AAA’s national average put regular gasoline at $3.320 a gallon as of March 6, while Reuters reported Friday that the weekly jump topped 10%, lifting gasoline to its highest level since September 2024 and diesel to $4.33 a gallon. Parts of the Midwest and South have been hit especially hard, with Georgia, Indiana and West Virginia among the states posting week-over-week gains of more than 40 cents.

Why gas prices are jumping so fast

Analysts told Reuters earlier this week that the Strait of Hormuz, a chokepoint for more than 20% of global oil supply, has become the market’s main fear as traders weigh the risk of prolonged disruptions. That matters because higher crude costs usually hit wholesale gasoline first and retail prices soon after.

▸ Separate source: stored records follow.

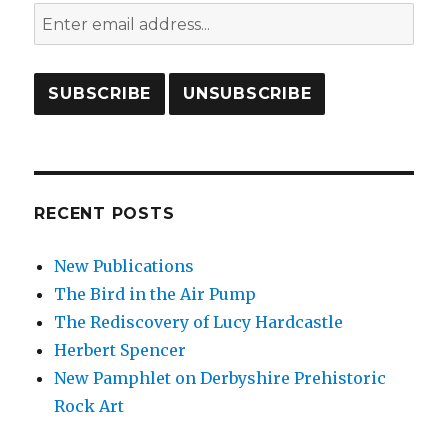
RECENT POSTS
New Publications
The Bird in the Air Pump
The Rediscovery of Lucy Hardcastle
Herbert Spencer
New Pamphlet on Derbyshire Prehistoric
Rock Art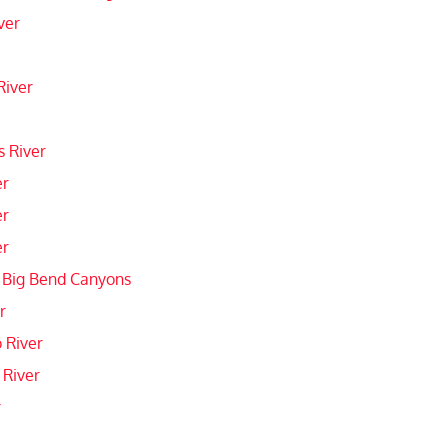
ver
River
 River
er
er
er
 Big Bend Canyons
r
 River
 River
r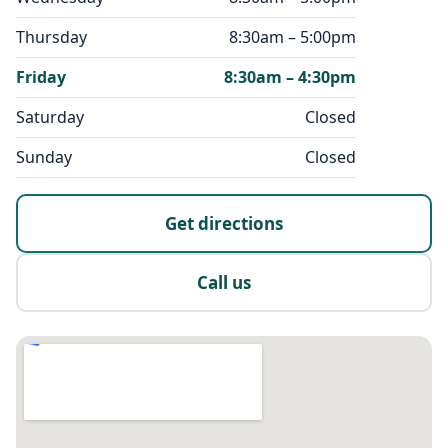
Thursday
8:30am – 5:00pm
Friday
8:30am – 4:30pm
Saturday
Closed
Sunday
Closed
Get directions
Call us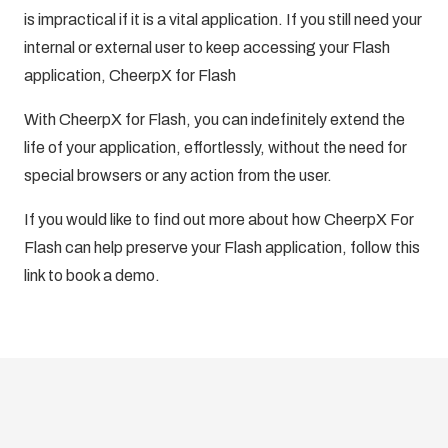
is impractical if it is a vital application. If you still need your
internal or external user to keep accessing your Flash
application, CheerpX for Flash
With CheerpX for Flash, you can indefinitely extend the
life of your application, effortlessly, without the need for
special browsers or any action from the user.
If you would like to find out more about how CheerpX For
Flash can help preserve your Flash application, follow this
link to
book a demo.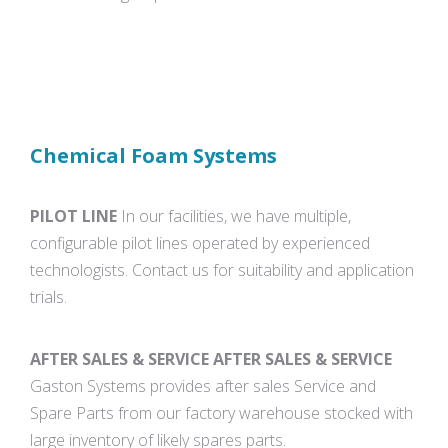
Chemical Foam Systems
PILOT LINE
In our facilities, we have multiple,
configurable pilot lines operated by experienced
technologists. Contact us for suitability and application
trials.
AFTER SALES & SERVICE AFTER SALES & SERVICE
Gaston Systems provides after sales Service and
Spare Parts from our factory warehouse stocked with
large inventory of likely spares parts.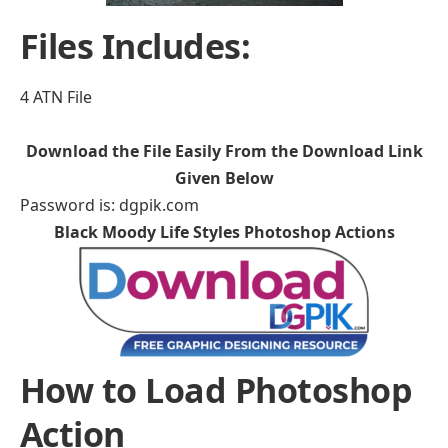
Files Includes:
4 ATN File
Download the File Easily From the Download Link
Given Below
Password is: dgpik.com
Black Moody Life Styles Photoshop Actions
How to Load Photoshop
Action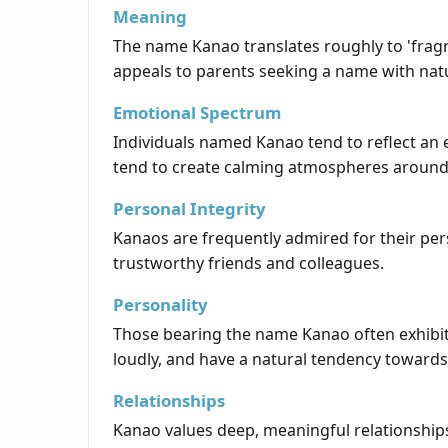
Meaning
The name Kanao translates roughly to 'fragr
appeals to parents seeking a name with natu
Emotional Spectrum
Individuals named Kanao tend to reflect an 
tend to create calming atmospheres around
Personal Integrity
Kanaos are frequently admired for their per
trustworthy friends and colleagues.
Personality
Those bearing the name Kanao often exhibit 
loudly, and have a natural tendency towards
Relationships
Kanao values deep, meaningful relationships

The squeeze is no longer only a futures story. U.S. Gulf Coast heavy crude grades have been bid up sharply as buyers replace lost Middle Eastern barrels, with Mars sour trading at its highest premium to West Texas Intermediate since 2020 and Brent settling at $92.69 a barrel Friday. At the same time, the Energy Information Administration’s latest weekly update showed U.S. regular gasoline averaged $3.015 on March 2, before the sharpest escalation, underscoring how fast pump prices have moved in just a few days.

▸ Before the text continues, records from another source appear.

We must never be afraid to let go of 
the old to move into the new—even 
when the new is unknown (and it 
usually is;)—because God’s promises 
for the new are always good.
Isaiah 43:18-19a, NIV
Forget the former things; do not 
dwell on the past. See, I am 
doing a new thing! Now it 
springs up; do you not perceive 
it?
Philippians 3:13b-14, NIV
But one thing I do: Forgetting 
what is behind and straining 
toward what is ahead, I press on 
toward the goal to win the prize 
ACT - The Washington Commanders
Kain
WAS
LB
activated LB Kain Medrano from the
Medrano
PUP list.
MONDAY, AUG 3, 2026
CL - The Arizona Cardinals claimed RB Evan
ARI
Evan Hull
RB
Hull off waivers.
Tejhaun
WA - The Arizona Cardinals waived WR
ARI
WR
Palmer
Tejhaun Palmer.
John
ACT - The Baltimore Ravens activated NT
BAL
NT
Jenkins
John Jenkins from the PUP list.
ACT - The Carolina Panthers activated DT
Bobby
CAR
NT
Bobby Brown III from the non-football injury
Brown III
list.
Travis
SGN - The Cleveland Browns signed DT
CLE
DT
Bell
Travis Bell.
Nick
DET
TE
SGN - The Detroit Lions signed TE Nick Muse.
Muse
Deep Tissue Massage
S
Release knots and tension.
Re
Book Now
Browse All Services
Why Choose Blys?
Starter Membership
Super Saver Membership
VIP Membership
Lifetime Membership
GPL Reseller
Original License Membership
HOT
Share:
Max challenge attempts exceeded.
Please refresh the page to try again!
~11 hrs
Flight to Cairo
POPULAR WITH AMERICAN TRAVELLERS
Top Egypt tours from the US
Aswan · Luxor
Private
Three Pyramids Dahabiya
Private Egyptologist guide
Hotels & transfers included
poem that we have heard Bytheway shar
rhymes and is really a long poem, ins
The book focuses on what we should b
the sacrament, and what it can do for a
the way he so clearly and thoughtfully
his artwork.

Spring usually brings a lift in pump prices as demand rises and refiners switch to more expensive summer-blend gasoline. This time, that seasonal pattern is colliding with war risk, making the increase feel sharper for commuters and raising the odds of broader price pressure on freight, groceries and other goods moved by diesel.

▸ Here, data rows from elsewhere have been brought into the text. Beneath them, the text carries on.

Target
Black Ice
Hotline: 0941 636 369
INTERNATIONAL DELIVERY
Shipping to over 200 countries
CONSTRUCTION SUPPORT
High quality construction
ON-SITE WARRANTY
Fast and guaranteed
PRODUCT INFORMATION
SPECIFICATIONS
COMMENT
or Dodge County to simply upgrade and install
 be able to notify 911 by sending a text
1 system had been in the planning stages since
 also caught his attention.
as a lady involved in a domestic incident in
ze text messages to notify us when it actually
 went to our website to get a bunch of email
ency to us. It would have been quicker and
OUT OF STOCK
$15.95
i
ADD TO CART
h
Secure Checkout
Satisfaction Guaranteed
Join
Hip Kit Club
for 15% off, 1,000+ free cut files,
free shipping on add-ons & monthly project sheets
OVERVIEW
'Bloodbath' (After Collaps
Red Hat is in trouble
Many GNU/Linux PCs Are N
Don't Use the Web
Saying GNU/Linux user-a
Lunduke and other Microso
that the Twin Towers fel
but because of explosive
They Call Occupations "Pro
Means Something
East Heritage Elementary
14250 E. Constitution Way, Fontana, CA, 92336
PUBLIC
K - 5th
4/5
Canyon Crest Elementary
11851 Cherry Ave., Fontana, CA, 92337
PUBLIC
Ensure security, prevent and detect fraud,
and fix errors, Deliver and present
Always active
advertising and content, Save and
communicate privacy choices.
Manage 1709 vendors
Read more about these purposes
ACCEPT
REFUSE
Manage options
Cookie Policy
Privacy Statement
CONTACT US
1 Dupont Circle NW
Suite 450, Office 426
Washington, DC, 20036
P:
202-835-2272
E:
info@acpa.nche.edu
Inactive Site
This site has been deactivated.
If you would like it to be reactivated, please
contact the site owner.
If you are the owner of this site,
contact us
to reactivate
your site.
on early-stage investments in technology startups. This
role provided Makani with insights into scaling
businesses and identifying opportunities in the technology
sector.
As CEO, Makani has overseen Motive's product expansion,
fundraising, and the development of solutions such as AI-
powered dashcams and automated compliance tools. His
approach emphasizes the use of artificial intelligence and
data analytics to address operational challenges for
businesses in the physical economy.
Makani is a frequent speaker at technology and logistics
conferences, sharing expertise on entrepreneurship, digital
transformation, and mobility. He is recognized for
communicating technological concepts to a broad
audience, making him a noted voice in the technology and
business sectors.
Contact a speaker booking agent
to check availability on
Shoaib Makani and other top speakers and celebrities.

How today’s gas prices compare with earlier shocks

This is not the first time motorists have watched geopolitics move straight to the pump. The U.S. average first broke above $5 a gallon in June 2022, jumped after attacks on Saudi oil facilities in September 2019, and Brent briefly moved above $89 in April 2024 as Middle East tensions flared. The difference now is that the latest surge is arriving with spring demand building and with U.S. refiners also facing a tighter market for heavy crude.

What gas prices could do next

GasBuddy analyst Patrick De Haan told Reuters the national average could climb toward $3.50 to $3.70 a gallon in the coming days if oil keeps rising and supply disruptions persist. A quicker easing in Gulf flows would not erase the recent jump overnight, but it would slow the next round of increases before the busiest summer driving weeks arrive.

For consumers, the immediate effect is simple: the oil shock is back in the inflation conversation, and drivers are feeling it almost immediately at the pump.